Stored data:
+ + + +
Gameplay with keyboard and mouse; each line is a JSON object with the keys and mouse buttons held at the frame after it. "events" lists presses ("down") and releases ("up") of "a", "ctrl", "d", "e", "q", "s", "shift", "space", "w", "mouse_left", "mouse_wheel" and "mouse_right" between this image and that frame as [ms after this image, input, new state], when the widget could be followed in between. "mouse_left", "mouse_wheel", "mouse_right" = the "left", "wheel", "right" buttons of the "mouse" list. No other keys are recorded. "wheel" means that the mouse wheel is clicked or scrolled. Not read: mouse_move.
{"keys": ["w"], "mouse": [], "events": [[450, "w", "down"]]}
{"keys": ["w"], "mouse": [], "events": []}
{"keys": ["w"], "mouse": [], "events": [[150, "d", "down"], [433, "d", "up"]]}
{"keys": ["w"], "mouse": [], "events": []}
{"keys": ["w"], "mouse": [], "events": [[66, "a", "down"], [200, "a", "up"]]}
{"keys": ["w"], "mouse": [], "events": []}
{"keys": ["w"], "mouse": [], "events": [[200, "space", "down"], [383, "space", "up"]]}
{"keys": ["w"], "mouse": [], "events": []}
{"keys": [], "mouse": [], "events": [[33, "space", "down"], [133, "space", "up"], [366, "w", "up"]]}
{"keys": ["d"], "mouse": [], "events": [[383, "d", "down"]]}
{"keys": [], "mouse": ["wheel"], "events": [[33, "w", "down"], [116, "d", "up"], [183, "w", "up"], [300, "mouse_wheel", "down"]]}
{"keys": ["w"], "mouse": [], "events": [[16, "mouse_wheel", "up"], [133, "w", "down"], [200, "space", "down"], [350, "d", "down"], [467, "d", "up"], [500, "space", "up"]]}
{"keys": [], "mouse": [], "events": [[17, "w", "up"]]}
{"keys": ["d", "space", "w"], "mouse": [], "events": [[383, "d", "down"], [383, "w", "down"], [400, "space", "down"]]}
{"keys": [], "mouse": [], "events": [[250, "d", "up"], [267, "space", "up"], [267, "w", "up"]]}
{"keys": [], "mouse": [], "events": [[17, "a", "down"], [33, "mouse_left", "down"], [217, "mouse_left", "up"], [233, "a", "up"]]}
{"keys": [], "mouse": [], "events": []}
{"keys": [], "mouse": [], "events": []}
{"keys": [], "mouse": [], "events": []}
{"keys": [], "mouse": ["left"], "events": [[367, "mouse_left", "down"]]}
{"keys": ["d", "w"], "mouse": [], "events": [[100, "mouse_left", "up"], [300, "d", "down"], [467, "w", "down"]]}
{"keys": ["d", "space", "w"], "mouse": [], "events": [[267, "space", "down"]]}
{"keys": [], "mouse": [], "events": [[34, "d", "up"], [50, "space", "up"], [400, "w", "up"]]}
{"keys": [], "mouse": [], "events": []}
+ + + +
TASK: Search the records for the word "space". Copy each line where it appears.

ANSWER BELOW:
Gameplay with keyboard and mouse; each line is a JSON object with the keys and mouse buttons held at the frame after it. "events" lists presses ("down") and releases ("up") of "a", "ctrl", "d", "e", "q", "s", "shift", "space", "w", "mouse_left", "mouse_wheel" and "mouse_right" between this image and that frame as [ms after this image, input, new state], when the widget could be followed in between. "mouse_left", "mouse_wheel", "mouse_right" = the "left", "wheel", "right" buttons of the "mouse" list. No other keys are recorded. "wheel" means that the mouse wheel is clicked or scrolled. Not read: mouse_move.
{"keys": ["w"], "mouse": [], "events": [[200, "space", "down"], [383, "space", "up"]]}
{"keys": [], "mouse": [], "events": [[33, "space", "down"], [133, "space", "up"], [366, "w", "up"]]}
{"keys": ["w"], "mouse": [], "events": [[16, "mouse_wheel", "up"], [133, "w", "down"], [200, "space", "down"], [350, "d", "down"], [467, "d", "up"], [500, "space", "up"]]}
{"keys": ["d", "space", "w"], "mouse": [], "events": [[383, "d", "down"], [383, "w", "down"], [400, "space", "down"]]}
{"keys": [], "mouse": [], "events": [[250, "d", "up"], [267, "space", "up"], [267, "w", "up"]]}
{"keys": ["d", "space", "w"], "mouse": [], "events": [[267, "space", "down"]]}
{"keys": [], "mouse": [], "events": [[34, "d", "up"], [50, "space", "up"], [400, "w", "up"]]}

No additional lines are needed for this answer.